New norms for the pope’s renunciation?

Boni points out that “these are issues that the authoritative canonist knows: In December 2021, we were both speakers at a relevant Italian conference in which the renunciation was also discussed from the point of view of canon law, and which took place in L’Aquila.”

On that occasion, she said, “Father Ghirlanda also admitted the opportunity of canonical legislation for the case of total mental illness of the pope or a pope kept alive with drugs and technological equipment, exactly as proposed by the group I belong to.”

The research project on pope emeritus and the impeded seat proceeds through the discussion of scholars. 

Boni remembers that the National Conference of the Italian Association of Italian scholars of canon and ecclesiastical law (ADEC), which will take place in Turin starting on Oct. 5, 2022, will reflect on proposals and other contribution that juridical science can bring to the formation of the laws of the Church.

As regards a possible reform project of the vacant see or the norms of the conclave, Boni stresses that “adjustments are urgently needed concerning Praedicate Evangelium and its effects on the Roman Curia. Unquestionably, the legislation of the election of the pope is attributable to human law and has been rewritten by the canonical legislator over the centuries through numerous interventions, which gradually took into account the needs and emerging problems.”

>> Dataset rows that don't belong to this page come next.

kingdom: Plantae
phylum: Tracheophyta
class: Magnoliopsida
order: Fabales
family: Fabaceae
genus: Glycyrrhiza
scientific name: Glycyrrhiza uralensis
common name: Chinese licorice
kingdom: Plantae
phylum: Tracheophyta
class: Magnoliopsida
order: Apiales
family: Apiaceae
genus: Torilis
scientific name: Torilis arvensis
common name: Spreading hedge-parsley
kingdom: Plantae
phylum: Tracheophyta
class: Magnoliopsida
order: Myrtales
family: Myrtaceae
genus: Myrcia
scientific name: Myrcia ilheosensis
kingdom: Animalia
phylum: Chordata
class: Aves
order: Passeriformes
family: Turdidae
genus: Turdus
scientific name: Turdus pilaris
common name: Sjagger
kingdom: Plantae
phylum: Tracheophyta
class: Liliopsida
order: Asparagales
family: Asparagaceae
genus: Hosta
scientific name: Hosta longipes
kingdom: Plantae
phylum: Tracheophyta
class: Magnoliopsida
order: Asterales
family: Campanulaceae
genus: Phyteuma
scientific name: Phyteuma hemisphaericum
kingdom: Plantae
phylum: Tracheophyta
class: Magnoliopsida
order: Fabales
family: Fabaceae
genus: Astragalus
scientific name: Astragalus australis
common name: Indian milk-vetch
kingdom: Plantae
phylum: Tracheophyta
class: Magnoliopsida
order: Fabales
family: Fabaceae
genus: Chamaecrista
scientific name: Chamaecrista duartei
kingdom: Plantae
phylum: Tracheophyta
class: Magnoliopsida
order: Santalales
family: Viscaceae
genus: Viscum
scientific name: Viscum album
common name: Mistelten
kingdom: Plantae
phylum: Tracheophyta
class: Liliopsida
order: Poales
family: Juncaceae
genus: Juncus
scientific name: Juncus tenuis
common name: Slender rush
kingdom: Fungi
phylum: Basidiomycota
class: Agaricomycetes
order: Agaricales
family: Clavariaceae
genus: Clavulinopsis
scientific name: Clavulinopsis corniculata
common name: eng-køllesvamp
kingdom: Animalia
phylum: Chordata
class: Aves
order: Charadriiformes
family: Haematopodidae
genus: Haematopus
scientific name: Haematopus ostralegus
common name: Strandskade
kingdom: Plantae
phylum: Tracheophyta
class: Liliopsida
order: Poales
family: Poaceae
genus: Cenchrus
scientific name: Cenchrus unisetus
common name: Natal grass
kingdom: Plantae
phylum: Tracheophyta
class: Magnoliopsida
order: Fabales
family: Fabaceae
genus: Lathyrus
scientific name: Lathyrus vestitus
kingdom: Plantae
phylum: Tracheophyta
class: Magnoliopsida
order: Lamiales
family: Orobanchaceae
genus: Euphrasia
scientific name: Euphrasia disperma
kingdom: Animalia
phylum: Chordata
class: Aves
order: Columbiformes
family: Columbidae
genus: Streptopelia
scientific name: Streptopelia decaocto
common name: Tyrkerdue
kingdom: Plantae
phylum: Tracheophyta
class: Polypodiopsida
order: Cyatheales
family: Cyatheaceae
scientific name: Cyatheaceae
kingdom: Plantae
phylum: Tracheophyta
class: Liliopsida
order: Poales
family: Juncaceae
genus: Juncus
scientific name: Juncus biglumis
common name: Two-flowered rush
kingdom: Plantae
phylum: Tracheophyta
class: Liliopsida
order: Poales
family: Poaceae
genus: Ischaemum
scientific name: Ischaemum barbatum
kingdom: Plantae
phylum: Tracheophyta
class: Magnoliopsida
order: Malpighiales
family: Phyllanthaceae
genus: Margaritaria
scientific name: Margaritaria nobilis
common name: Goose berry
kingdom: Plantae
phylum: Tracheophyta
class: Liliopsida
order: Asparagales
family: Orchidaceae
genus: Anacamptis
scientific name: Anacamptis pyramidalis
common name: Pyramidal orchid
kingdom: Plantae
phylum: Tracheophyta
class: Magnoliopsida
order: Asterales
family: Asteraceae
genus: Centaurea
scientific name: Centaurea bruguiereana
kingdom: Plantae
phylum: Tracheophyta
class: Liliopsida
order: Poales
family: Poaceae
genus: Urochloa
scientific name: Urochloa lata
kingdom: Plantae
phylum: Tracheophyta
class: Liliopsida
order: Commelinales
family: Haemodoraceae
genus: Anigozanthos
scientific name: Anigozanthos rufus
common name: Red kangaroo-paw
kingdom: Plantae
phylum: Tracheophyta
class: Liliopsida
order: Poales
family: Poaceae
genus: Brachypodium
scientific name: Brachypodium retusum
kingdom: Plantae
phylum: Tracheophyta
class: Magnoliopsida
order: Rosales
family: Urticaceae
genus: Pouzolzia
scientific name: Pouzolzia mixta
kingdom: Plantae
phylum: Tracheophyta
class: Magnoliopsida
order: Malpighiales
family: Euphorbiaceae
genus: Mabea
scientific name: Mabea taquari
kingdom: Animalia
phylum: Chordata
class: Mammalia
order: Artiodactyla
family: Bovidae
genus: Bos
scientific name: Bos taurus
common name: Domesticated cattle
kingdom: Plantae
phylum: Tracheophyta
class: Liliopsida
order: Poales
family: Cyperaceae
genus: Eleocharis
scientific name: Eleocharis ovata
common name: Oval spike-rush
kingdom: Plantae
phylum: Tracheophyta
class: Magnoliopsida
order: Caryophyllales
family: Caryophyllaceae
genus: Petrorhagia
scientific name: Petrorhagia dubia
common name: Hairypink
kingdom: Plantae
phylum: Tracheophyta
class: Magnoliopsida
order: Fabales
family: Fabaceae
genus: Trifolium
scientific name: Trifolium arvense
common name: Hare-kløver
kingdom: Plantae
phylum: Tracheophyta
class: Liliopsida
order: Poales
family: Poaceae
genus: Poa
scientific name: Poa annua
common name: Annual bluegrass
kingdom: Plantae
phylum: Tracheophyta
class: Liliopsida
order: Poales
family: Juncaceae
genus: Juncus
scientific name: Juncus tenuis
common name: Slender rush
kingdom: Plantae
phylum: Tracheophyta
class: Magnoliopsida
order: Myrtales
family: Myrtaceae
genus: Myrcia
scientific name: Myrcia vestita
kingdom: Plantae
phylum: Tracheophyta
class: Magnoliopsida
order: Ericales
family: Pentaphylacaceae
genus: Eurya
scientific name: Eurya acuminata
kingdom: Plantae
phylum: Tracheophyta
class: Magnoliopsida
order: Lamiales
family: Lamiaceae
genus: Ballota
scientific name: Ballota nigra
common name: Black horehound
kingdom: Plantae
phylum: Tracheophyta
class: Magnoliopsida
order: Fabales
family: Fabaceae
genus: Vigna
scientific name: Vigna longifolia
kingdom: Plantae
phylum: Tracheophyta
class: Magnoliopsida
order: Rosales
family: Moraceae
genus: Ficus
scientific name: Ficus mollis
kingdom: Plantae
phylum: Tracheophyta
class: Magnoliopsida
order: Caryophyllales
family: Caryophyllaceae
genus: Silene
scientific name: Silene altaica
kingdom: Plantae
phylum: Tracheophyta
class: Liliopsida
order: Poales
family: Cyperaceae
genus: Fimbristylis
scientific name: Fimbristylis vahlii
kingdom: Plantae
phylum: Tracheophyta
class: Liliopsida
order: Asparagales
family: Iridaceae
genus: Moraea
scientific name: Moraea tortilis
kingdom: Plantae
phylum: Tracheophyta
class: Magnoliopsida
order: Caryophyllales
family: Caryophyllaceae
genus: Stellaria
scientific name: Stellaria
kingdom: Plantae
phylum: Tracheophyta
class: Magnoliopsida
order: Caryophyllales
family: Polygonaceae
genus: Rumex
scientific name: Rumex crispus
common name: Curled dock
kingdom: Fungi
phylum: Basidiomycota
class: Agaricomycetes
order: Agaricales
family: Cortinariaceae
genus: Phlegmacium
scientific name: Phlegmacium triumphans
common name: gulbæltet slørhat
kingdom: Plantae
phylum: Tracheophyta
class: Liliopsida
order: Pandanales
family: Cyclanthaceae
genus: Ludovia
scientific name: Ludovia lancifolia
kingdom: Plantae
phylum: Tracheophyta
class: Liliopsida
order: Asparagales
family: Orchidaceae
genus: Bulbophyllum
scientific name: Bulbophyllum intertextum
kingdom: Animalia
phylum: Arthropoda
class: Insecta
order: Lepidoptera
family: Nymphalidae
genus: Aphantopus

For this reason, she does not exclude that “Pope Francis, like his predecessors, could launch a reform of the conclave. However, as can be guessed, it is a very sensitive and delicate matter, which requires extreme caution.”

The role of pope emeritus

Among the hypotheses circulated but not confirmed, Boni firmly excludes the possibility that a pope emeritus could participate in the general congregations. A retired pope could also not be involved in the preparation of the conclave, she said.

“The presence of popes emeritus in ‘proximity’ to the conclave or any case in contact with the electors could damage and seriously compromise the freedom of choice on the part of the cardinals; even the mere suspicion of interference should be avoided,” Boni said.

Boni stressed that “guaranteeing such freedom from external pressures, but also only from undue suggestions, has always been a constant concern of the canonical legislator.” Benedict, she noted, confirmed this approach by remaining “rigorously extraneous to the conclave for the election of his successor.”

The pre-conclave meetings

Another theme is that of a reform of the General Congregations, the pre-conclave meetings. There are rumors of that, too, but nothing is confirmed.

In principle, “the elimination of the General Congregations would imply the exclusion from the crucial confrontations that precede the choice of the new pope of cardinals over 80, who, as is well known, no longer enjoy the right to vote for the successor of Peter.” 

She added that “this last norm, introduced by Paul VI with the motu proprio Ingravescentem aetatem of 1970, was, among other reasons, an expression of the desire to cut off from the election of the Roman Pontiff those elderly cardinals, formed before Vatican II — also with the preference expressed to a candidate linked to the pre-conciliar mentality — who could have hindered the implementation of the novelties of this Council.”

However, she opined, “this reason no longer exists. Indeed, many of the cardinals who have passed that age threshold have fully experienced the ‘effervescent’ season of the ’60s and ’70s of the last century and are certainly not conservatives.”

For this, Boni suggests abrogating the norm of non-participation in the conclave and finds it “unjustified” that they can also be excluded from the general congregations.

Boni noted that also “the fixing of a majority of two-thirds of the votes of cardinals for the election of the pope is a strategic rule — issued by a great jurist pope in 1179 — of great balance, restored (albeit with some corrections) by Benedict XVI precisely given its importance under different profiles.”

The main reason, Boni said, is “that a very high consensus converges on the name of the pope (inspired by the Holy Spirit), as representative of the entire Christianity of which the cardinals are ‘spokespersons.’ Strong reasons would be needed to change this rule and, moreover, to touch the delicate balance of the conclave.”